**Exercise requirements**
**a.** Decide whether each statement agrees with the pension thread below, answering yes or no and quoting the words of the thread that settle it: (i) Harper's public pension was reduced from almost $300,000 to $212,000 a year; (ii) RBull would support businesses putting more funds into an expanded CPP; (iii) Harper is quoted saying workers want options like tax-free savings accounts.
**b.** Write out everything in the pension thread below from "On the campaign" down to "changes take affect.", word for word.

The article is just a quick rehashed version of the report in the OP. Just go to the source, which is still available here: https://www.cdhowe.org/sites/default/files/attachments/research_papers/mixed/commentary_428.pdf


----------



## sags (May 15, 2010)

On the campaign trail, PM Harper has reinforced his adamant opposition to an expanded CPP and the introduction of the ORPP.

He doesn't believe Canadians need any more retirement income.

He certainly doesn't, considering he will receive $212,000 a year public pension. It was reduced from almost $300,000 because he seeks another term, whereas many of his comrades have hit to road to preserve their pension before the changes take affect. 

But still...........$212,000 a year is just a tad more than most Canadians will get.


----------



## RBull (Jan 20, 2013)

Harper has not said or indicated Canadians do not need any more retirement income. What was said is:


"There are Liberal and NDP governments whose major ask of the federal government is that we hike taxes on workers and small businesses for the Canada Pension Plan.

"Workers and small businesses in Ontario and across this country reject that policy," Harper said. "They do not want that, they want options like the tax-free savings accounts that we created and doubled, like the registered pooled pension plan and other benefits.

"Canadians want to make their own decisions on savings, they do not want to be taxed by governments in this country," Harper said.

You may choose to infer this means he believes Canadians do not need any more retirement income. I choose to see it as the current government isn't going to make the decision to force businesses and workers to save more. The can do this themselves. Many workers could save more - the same way I saved most of what I needed for retirement, but some don't or won't. I would support taking more from a workers paycheque into a mandatory expended CPP but don't agree with either business or govt putting more funds into it. This might impact our countries competitiveness. 

Politicians have generous pension plans, but the generosity and real cost of public service pensions should be a far bigger concern to Canadians. 

https://www.cdhowe.org/ottawas-secret-debt-the-burden-and-risks-of-federal-employee-pensions/29470


----------



## HaroldCrump (Jun 10, 2009)

sags said:


> He doesn't believe Canadians need any more retirement income.

**Data segment**
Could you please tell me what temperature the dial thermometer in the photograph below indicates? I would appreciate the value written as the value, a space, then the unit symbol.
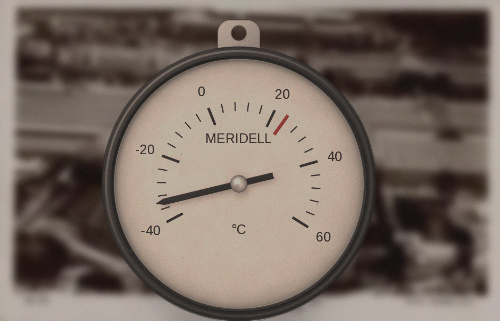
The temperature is -34 °C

**Task-by-task solutions**
**a.**
(i) Yes: "he will receive $212,000 a year public pension. It was reduced from almost $300,000"
(ii) No: "don't agree with either business or govt putting more funds into it"
(iii) Yes: "they want options like the tax-free savings accounts that we created and doubled"

**b.**
On the campaign trail, PM Harper has reinforced his adamant opposition to an expanded CPP and the introduction of the ORPP.

He doesn't believe Canadians need any more retirement income.

He certainly doesn't, considering he will receive $212,000 a year public pension. It was reduced from almost $300,000 because he seeks another term, whereas many of his comrades have hit to road to preserve their pension before the changes take affect.